▶

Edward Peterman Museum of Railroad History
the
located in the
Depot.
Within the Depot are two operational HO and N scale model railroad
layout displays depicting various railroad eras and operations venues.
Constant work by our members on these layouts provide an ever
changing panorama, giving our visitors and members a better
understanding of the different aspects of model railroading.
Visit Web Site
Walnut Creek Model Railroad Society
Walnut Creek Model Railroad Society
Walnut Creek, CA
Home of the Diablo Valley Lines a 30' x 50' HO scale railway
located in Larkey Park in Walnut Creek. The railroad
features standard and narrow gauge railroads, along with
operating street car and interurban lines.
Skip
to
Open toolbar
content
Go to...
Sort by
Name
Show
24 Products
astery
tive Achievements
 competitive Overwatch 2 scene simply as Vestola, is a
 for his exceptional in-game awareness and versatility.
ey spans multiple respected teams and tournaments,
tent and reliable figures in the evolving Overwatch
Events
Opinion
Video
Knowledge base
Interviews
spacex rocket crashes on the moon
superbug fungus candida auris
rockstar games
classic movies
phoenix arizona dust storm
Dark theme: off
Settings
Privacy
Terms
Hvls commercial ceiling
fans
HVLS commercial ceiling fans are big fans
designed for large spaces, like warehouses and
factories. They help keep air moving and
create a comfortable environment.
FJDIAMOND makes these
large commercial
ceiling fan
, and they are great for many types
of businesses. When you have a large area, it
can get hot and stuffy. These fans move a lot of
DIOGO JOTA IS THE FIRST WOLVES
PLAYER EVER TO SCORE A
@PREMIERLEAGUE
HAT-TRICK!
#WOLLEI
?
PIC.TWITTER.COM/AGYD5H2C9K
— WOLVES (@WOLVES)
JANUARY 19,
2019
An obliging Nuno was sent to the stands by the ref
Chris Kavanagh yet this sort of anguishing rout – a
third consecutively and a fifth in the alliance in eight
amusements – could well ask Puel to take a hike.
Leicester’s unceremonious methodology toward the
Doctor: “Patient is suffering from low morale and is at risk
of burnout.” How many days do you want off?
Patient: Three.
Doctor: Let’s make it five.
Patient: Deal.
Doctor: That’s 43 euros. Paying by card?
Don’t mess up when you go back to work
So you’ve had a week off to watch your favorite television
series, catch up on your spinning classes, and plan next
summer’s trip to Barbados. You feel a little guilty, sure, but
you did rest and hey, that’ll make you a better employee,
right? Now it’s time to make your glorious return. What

◀

_Aim of the exercise_
Each of the entries must be set down exactly, none omitted.

_Answer section_
Edward Peterman Museum of Railroad History
the
located in the
Depot.
Within the Depot are two operational HO and N scale model railroad
layout displays depicting various railroad eras and operations venues.
Constant work by our members on these layouts provide an ever
changing panorama, giving our visitors and members a better
understanding of the different aspects of model railroading.
Visit Web Site
Walnut Creek Model Railroad Society
Walnut Creek Model Railroad Society
Walnut Creek, CA
Home of the Diablo Valley Lines a 30' x 50' HO scale railway
located in Larkey Park in Walnut Creek. The railroad
features standard and narrow gauge railroads, along with
operating street car and interurban lines.
Skip
to
Open toolbar
content
Go to...
Sort by
Name
Show
24 Products
astery
tive Achievements
 competitive Overwatch 2 scene simply as Vestola, is a
 for his exceptional in-game awareness and versatility.
ey spans multiple respected teams and tournaments,
tent and reliable figures in the evolving Overwatch
Events
Opinion
Video
Knowledge base
Interviews
spacex rocket crashes on the moon
superbug fungus candida auris
rockstar games
classic movies
phoenix arizona dust storm
Dark theme: off
Settings
Privacy
Terms
Hvls commercial ceiling
fans
HVLS commercial ceiling fans are big fans
designed for large spaces, like warehouses and
factories. They help keep air moving and
create a comfortable environment.
FJDIAMOND makes these
large commercial
ceiling fan
, and they are great for many types
of businesses. When you have a large area, it
can get hot and stuffy. These fans move a lot of
DIOGO JOTA IS THE FIRST WOLVES
PLAYER EVER TO SCORE A
@PREMIERLEAGUE
HAT-TRICK!
#WOLLEI
?
PIC.TWITTER.COM/AGYD5H2C9K
— WOLVES (@WOLVES)
JANUARY 19,
2019
An obliging Nuno was sent to the stands by the ref
Chris Kavanagh yet this sort of anguishing rout – a
third consecutively and a fifth in the alliance in eight
amusements – could well ask Puel to take a hike.
Leicester’s unceremonious methodology toward the
Doctor: “Patient is suffering from low morale and is at risk
of burnout.” How many days do you want off?
Patient: Three.
Doctor: Let’s make it five.
Patient: Deal.
Doctor: That’s 43 euros. Paying by card?
Don’t mess up when you go back to work
So you’ve had a week off to watch your favorite television
series, catch up on your spinning classes, and plan next
summer’s trip to Barbados. You feel a little guilty, sure, but
you did rest and hey, that’ll make you a better employee,
right? Now it’s time to make your glorious return. What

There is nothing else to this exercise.